BRIEF –
Nothing but the records themselves, exactly as written, should appear in the reply; leave out the pictures.

Page-level text extractions:
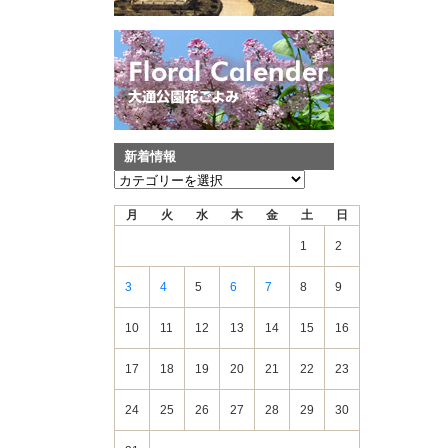
新着情報
新
着
月
火
水
木
金
土
日
情
報
1
2
3
4
5
6
7
8
9
10
11
12
13
14
15
16
17
18
19
20
21
22
23
24
25
26
27
28
29
30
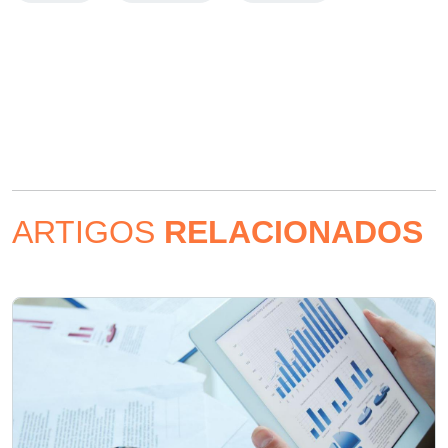
ARTIGOS
RELACIONADOS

WRITTEN SOLUTION –
新着情報
新
着
月
火
水
木
金
土
日
情
報
1
2
3
4
5
6
7
8
9
10
11
12
13
14
15
16
17
18
19
20
21
22
23
24
25
26
27
28
29
30
ARTIGOS
RELACIONADOS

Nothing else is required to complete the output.